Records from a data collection
-- Opening Marker --

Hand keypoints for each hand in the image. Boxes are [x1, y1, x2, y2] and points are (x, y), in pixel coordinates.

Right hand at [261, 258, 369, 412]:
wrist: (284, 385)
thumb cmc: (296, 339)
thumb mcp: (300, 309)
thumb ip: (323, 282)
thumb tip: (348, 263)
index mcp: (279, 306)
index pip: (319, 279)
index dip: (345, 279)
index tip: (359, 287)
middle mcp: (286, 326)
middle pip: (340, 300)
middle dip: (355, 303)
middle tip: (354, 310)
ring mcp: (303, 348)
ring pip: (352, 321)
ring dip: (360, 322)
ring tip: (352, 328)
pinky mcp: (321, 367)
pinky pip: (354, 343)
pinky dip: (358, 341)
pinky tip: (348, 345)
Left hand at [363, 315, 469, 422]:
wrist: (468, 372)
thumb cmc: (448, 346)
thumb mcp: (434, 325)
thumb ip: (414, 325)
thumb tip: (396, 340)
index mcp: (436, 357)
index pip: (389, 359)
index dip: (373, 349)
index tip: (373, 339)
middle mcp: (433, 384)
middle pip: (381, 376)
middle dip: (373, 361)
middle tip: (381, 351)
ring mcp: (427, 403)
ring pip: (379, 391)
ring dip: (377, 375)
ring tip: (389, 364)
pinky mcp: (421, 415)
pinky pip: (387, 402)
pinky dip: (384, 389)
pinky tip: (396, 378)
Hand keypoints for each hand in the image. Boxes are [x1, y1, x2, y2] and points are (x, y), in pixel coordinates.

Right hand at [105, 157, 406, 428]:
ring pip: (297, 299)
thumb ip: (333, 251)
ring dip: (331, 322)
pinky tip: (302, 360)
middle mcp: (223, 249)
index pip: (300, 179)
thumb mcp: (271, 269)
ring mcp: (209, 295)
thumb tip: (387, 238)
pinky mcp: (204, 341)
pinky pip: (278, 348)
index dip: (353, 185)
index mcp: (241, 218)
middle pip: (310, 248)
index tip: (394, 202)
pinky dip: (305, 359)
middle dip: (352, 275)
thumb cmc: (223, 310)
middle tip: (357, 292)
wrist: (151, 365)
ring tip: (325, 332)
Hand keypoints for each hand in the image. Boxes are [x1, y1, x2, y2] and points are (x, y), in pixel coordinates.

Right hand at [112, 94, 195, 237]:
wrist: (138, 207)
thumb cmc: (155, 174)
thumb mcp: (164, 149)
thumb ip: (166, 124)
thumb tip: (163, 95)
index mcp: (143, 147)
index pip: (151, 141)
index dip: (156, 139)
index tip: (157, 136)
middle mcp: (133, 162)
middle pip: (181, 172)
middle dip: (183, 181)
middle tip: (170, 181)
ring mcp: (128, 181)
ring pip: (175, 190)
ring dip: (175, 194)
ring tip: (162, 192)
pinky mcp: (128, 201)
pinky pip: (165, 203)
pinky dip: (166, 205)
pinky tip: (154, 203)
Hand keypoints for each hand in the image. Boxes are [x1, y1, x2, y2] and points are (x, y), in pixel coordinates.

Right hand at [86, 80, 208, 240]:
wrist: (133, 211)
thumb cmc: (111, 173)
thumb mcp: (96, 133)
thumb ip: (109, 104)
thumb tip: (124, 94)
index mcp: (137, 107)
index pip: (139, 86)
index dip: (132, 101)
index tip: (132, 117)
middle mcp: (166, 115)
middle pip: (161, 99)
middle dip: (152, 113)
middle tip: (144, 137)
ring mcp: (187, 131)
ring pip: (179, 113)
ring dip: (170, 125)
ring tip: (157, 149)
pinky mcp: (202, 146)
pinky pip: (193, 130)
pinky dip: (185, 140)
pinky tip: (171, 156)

-- Closing Marker --
-- Opening Marker --

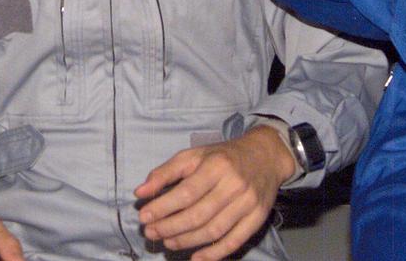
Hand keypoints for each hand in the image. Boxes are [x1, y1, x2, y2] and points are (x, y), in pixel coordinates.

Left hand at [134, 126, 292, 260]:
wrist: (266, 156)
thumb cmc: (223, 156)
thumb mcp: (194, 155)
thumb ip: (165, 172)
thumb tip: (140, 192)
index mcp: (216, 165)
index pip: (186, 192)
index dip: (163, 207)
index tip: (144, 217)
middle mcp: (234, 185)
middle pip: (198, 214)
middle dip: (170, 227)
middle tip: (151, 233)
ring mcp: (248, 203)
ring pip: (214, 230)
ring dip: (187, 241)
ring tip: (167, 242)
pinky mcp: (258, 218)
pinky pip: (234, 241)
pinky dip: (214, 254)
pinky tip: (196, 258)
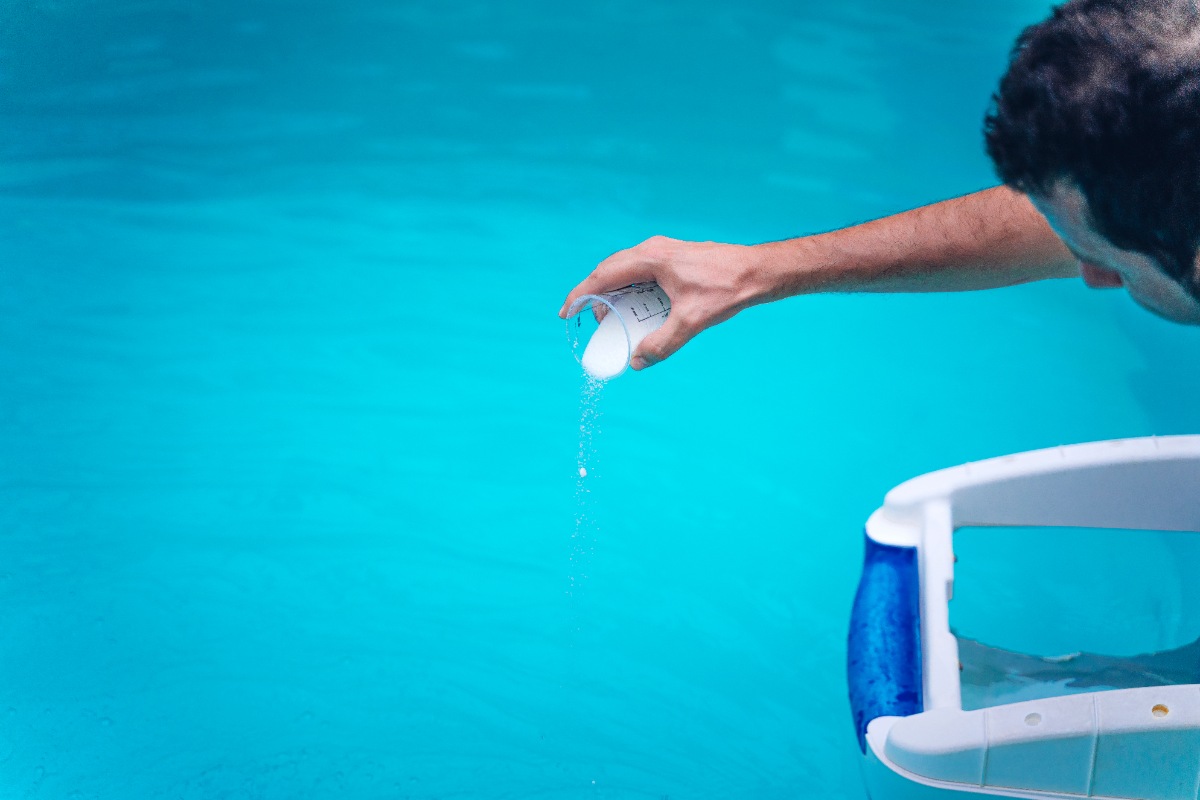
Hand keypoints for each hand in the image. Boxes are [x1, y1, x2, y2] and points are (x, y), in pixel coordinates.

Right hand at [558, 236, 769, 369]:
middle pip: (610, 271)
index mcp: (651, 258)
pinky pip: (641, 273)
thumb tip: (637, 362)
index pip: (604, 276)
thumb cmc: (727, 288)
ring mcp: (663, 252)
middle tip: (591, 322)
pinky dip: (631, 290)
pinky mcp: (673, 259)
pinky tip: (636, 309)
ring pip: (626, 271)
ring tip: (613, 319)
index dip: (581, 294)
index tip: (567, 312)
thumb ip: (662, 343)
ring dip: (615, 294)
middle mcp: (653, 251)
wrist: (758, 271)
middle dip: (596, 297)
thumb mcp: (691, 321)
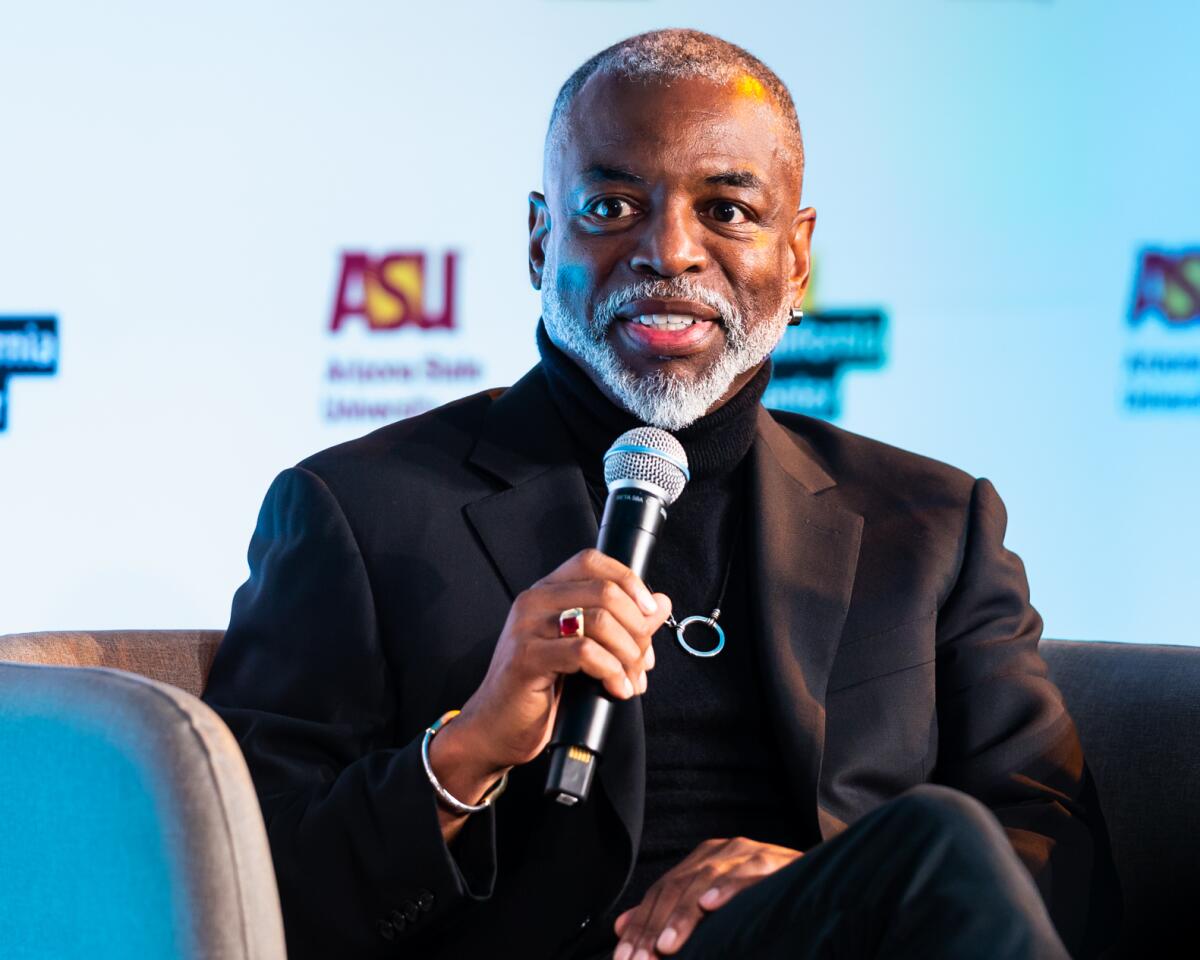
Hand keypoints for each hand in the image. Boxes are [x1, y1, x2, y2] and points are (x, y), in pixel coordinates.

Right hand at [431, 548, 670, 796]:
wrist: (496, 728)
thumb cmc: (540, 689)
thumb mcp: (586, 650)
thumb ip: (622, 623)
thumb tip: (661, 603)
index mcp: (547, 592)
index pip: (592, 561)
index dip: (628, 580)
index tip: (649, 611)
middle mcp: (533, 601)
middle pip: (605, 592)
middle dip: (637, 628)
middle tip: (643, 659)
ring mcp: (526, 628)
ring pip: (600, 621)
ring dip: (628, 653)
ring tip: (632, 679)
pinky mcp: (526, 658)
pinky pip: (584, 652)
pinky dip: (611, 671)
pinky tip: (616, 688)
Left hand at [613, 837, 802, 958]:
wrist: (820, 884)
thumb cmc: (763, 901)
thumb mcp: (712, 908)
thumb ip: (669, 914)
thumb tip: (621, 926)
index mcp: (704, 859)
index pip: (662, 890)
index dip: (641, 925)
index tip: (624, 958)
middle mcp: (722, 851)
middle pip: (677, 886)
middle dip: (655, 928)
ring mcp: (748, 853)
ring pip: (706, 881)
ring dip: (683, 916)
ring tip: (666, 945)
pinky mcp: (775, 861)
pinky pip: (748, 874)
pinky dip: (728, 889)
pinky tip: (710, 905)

-- Closing Marker --

(Work to be completed): Although pictures appear among the records above, none are to be output; print exactly the lines from the line containing "index pip: (604, 276)" through the line containing "thumb tip: (661, 603)".

(Task answer):
index pip: (604, 276)
thumb cmc: (727, 288)
ring mcp: (663, 252)
middle tip: (591, 322)
pinky dip: (631, 290)
pinky mcp: (673, 259)
pinky tip: (636, 309)
ring pip: (626, 271)
ring tip: (613, 319)
index dip: (581, 294)
index tip: (567, 312)
thumb ip: (662, 343)
ring dip: (615, 294)
middle mcp: (653, 251)
wrist: (758, 271)
middle dip: (596, 297)
thumb mcp: (691, 321)
Hand keypoints for each hand in the image. Boxes are [x1, y1, x2, y2] and points are (x, y), in pixel coordinates.

Right hand at [431, 548, 670, 796]:
wrist: (496, 728)
thumb cmc: (540, 689)
thumb mcp: (586, 650)
thumb ip: (622, 623)
thumb tip: (661, 603)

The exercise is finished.